The chief victim in the movie is Wallace Bryton (Justin Long), who might be seen as a kind of Smith substitute. Wallace is a cultural bottom-feeder who, with his best friend, Teddy (Haley Joel Osment), has found a lucrative niche on the Internet trashing the unfortunate geeks and weirdos who through misadventure and incompetence become memes. They call their show the "Not-See Party" (a lame joke, but perhaps that's the point) because the premise involves Wallace traveling around conducting the interviews while Teddy stays home.

Their latest target is a Canadian teenager who has gained notoriety as "The Kill Bill Kid" for a viral video in which he accidentally severs his leg while performing a routine with a samurai sword. (This is an obvious reference to the real-life "Star Wars Kid," a 15-year-old high school student from Quebec who, in 2006, became an Internet celebrity for an inadvertently released video in which he wielded a golf ball retriever in imitation of Darth Maul's light-saber moves.)

But when Wallace arrives in Winnipeg to interview the kid, he finds he's been driven to suicide by cyber-bullying. (The Star Wars kid was also bullied as a result of his video, and left his school for a while. Now he is an anti-bullying advocate.)

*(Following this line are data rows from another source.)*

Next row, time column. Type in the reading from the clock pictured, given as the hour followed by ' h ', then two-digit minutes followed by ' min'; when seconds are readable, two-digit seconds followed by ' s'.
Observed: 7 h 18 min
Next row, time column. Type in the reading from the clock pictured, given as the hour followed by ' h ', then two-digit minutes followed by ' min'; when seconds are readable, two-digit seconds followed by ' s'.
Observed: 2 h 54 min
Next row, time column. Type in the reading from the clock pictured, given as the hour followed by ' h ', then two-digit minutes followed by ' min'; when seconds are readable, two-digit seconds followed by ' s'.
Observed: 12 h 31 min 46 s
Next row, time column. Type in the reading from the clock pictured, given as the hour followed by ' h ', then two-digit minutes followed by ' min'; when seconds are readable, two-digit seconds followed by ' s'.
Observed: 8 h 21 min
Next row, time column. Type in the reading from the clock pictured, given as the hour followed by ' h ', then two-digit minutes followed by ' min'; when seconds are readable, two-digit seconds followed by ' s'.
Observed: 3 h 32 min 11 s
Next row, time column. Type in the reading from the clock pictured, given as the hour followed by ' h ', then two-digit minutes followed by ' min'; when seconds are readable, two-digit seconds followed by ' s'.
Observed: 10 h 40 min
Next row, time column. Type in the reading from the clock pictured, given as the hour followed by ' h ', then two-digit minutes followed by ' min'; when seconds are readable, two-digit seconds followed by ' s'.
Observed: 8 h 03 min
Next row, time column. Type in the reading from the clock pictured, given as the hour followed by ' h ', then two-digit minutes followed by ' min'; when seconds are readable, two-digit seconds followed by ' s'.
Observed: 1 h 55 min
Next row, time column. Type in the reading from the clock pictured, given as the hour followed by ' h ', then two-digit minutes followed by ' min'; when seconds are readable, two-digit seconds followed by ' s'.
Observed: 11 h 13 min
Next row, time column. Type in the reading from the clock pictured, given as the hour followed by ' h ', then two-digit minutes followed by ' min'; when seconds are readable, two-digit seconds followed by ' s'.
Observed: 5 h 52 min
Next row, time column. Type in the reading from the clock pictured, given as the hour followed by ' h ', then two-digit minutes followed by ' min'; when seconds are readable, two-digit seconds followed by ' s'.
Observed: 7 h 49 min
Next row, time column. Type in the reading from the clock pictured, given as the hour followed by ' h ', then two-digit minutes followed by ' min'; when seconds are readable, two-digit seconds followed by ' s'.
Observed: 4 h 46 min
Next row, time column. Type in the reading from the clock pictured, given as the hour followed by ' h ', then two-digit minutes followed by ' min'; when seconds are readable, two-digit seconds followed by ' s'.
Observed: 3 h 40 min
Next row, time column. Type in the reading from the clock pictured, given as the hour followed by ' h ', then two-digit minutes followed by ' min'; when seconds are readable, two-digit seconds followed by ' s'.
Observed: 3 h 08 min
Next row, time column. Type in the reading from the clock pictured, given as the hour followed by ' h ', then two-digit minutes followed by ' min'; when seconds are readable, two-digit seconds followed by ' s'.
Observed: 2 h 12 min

This places Wallace in a jam -- he needs a topic for the next show. (And, like Smith, he can't bring himself to face the poignant possibilities that present themselves.) So he answers an ad he finds posted on a bathroom wall in which an old sailor practically begs for company, and he travels two hours into the dark emptiness to arrive at a spooky house inhabited by a man who calls himself Howard Howe (Michael Parks). And he begins to listen to Howard's story about life at sea, including befriending Ernest Hemingway on D-Day and how a walrus saved his life. But he's getting sleepy ....

When Wallace awakes, he has lost a limb and gained the understanding that Howard is not the quirky old gentleman he seems.

It seems beside the point to criticize the apparent laziness of the plotting and overall lack of rigor. Tusk is supposed to feel like a story that's being made up as it's told. So there are some draggy expository monologues by the otherwise excellent Parks (unlike some of Smith's films, all the actors play in the same key) and the film hits some conventional beats in utterly conventional fashion. After Teddy and Wallace's girlfriend Ally (Genesis Rodriguez) arrive in Canada and recruit a Quebecois detective named Guy LaPointe (played by an unrecognizable Hollywood superstar whom I won't reveal here), the film shifts into another gear.

This film isn't for everyone, and I suspect most respectable critics will savage it. But here's the thing: I didn't hate it. It wasn't as gross and disgusting as I expected (though it definitely has some gory bits) and while the storytelling is loose, there are plenty of Smithian grace notes (I'm rooting for "You don't say 'Hitler' in an airport" to achieve classic quote status) to get you through the more obligatory scenes.

It is not a great movie, but it is a bit of a laugh. Which is enough, I suppose, but at the same time I couldn't help wondering what a genuine eccentric like Guy Maddin (or Sam Fuller) might have done with this sort of material. That's not fair to Kevin Smith, who to my knowledge has never claimed to be anything other than a sort of inspired amateur, the fanboy hack who has somehow acquired the means to realize his goal. He's made exactly the sort of movie I expect he'd like to see -- whatever else it is, Tusk is a product of one person's uncompromising vision.